EN FR
EN FR


Section: New Results

MapReduce Computations on Hybrid Distributed Computations Infrastructures

Participants : Gilles Fedak, Julio Anjos, Anthony Simonet.

In this section we report on our efforts to provide MapReduce Computing environments on Hybrid infrastructures, i.e composed of Desktop Grids and Cloud computing environments.

Cloud computing has increasingly been used as a platform for running large business and data processing applications. Although clouds have become extremely popular, when it comes to data processing, their use incurs high costs. Conversely, Desktop Grids, have been used in a wide range of projects, and are able to take advantage of the large number of resources provided by volunteers, free of charge. Merging cloud computing and desktop grids into a hybrid infrastructure can provide a feasible low-cost solution for big data analysis. Although frameworks like MapReduce have been devised to exploit commodity hardware, their use in a hybrid infrastructure raise some challenges due to their large resource heterogeneity and high churn rate.

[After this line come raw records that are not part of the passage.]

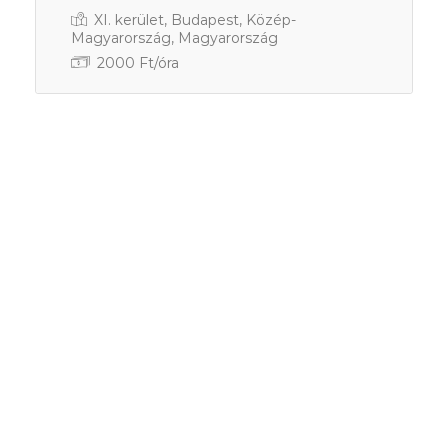
Gyakornok
XI. kerület, Budapest, Közép-
Magyarország, Magyarország
2000 Ft/óra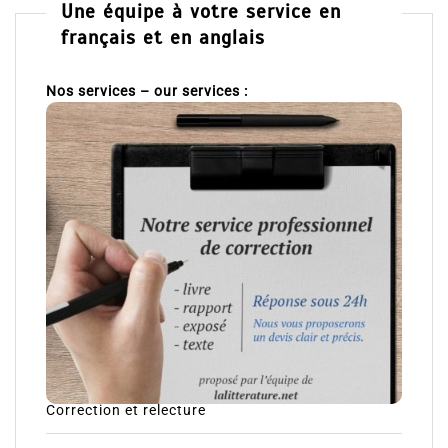
Une équipe à votre service en
français et en anglais
Nos services – our services :
Correction et relecture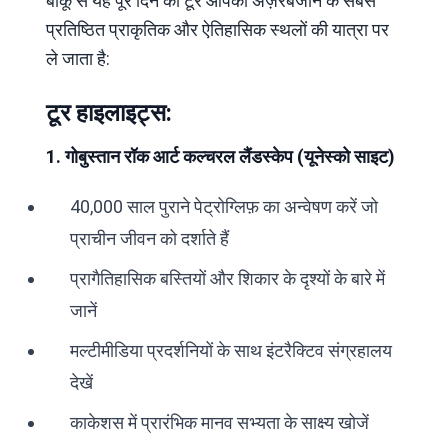
बाकू से यह पूरे दिन का टूर आपको अज़रबैजान के सबसे
प्रतिष्ठित प्राकृतिक और ऐतिहासिक स्थलों की यात्रा पर
ले जाता है:
टूर हाइलाइट्स:
1. गोबुस्तान रॉक आर्ट कल्चरल लैंडस्केप (यूनेस्को साइट)
40,000 साल पुराने पेट्रोग्लिफ़ का अन्वेषण करें जो
प्राचीन जीवन को दर्शाते हैं
प्रागैतिहासिक बस्तियों और शिकार के दृश्यों के बारे में
जानें
मल्टीमीडिया प्रदर्शनियों के साथ इंटरैक्टिव संग्रहालय
देखें
काकेशस में प्रारंभिक मानव सभ्यता के साक्ष्य खोजें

BIGhybrid - A Toolkit for Simulating MapReduce in Hybrid Infrastructures

In [20] , we introduced BIGhybrid, a toolkit that is used to simulate MapReduce in hybrid environments. Its main goal is to provide a framework for developers and system designers that can enable them to address the issues of Hybrid MapReduce. In this paper, we described the framework which simulates the assembly of two existing middleware: BitDew- MapReduce for Desktop Grids and Hadoop-BlobSeer for Cloud Computing. The experimental results that are included in this work demonstrate the feasibility of our approach.

HybridMR: a New Approach for Hybrid MapReduce Combining Desktop Grid and Cloud Infrastructures

In [18] , we proposed a novel MapReduce computation model in hybrid computing environment called HybridMR. Using this model, high performance cluster nodes and heterogeneous desktop PCs in Internet or Intranet can be integrated to form a hybrid computing environment. In this way, the computation and storage capability of large-scale desktop PCs can be fully utilized to process large-scale datasets. HybridMR relies on a hybrid distributed file system called HybridDFS, and a time-out method has been used in HybridDFS to prevent volatility of desktop PCs, and file replication mechanism is used to realize reliable storage. A new node priority-based fair scheduling (NPBFS) algorithm has been developed in HybridMR to achieve both data storage balance and job assignment balance by assigning each node a priority through quantifying CPU speed, memory size and I/O bandwidth. Performance evaluation results showed that the proposed hybrid computation model not only achieves reliable MapReduce computation, reduces task response time and improves the performance of MapReduce, but also reduces the computation cost and achieves a greener computing mode.

D3 -MapReduce: Towards MapReduce for Distributed and Dynamic Data Sets

So far MapReduce has been mostly designed for batch processing of bulk data. The ambition of D3-MapReduce, presented in [32] , is to extend the MapReduce programming model and propose efficient implementation of this model to: i) cope with distributed data sets, i.e. that span over multiple distributed infrastructures or stored on network of loosely connected devices; ii) cope with dynamic data sets, i.e. which dynamically change over time or can be either incomplete or partially available. In this paper, we draw the path towards this ambitious goal. Our approach leverages Data Life Cycle as a key concept to provide MapReduce for distributed and dynamic data sets on heterogeneous and distributed infrastructures. We first reported on our attempts at implementing the MapReduce programming model for Hybrid Distributed Computing Infrastructures (Hybrid DCIs). We present the architecture of the prototype based on BitDew, a middleware for large scale data management, and Active Data, a programming model for data life cycle management. Second, we outlined the challenges in term of methodology and present our approaches based on simulation and emulation on the Grid'5000 experimental testbed. We conducted performance evaluations and compare our prototype with Hadoop, the industry reference MapReduce implementation. We presented our work in progress on dynamic data sets that has lead us to implement an incremental MapReduce framework. Finally, we discussed our achievements and outline the challenges that remain to be addressed before obtaining a complete D 3-MapReduce environment.

Availability and Network-Aware MapReduce Task Scheduling over the Internet.

MapReduce offers an ease-of-use programming paradigm for processing large datasets. In our previous work, we have designed a MapReduce framework called BitDew-MapReduce for desktop grid and volunteer computing environment, that allows nonexpert users to run data-intensive MapReduce jobs on top of volunteer resources over the Internet. However, network distance and resource availability have great impact on MapReduce applications running over the Internet. To address this, an availability and network-aware MapReduce framework over the Internet is proposed in [38] . Simulation results show that the MapReduce job response time could be decreased by 27.15%, thanks to Naive Bayes Classifier-based availability prediction and landmark-based network estimation.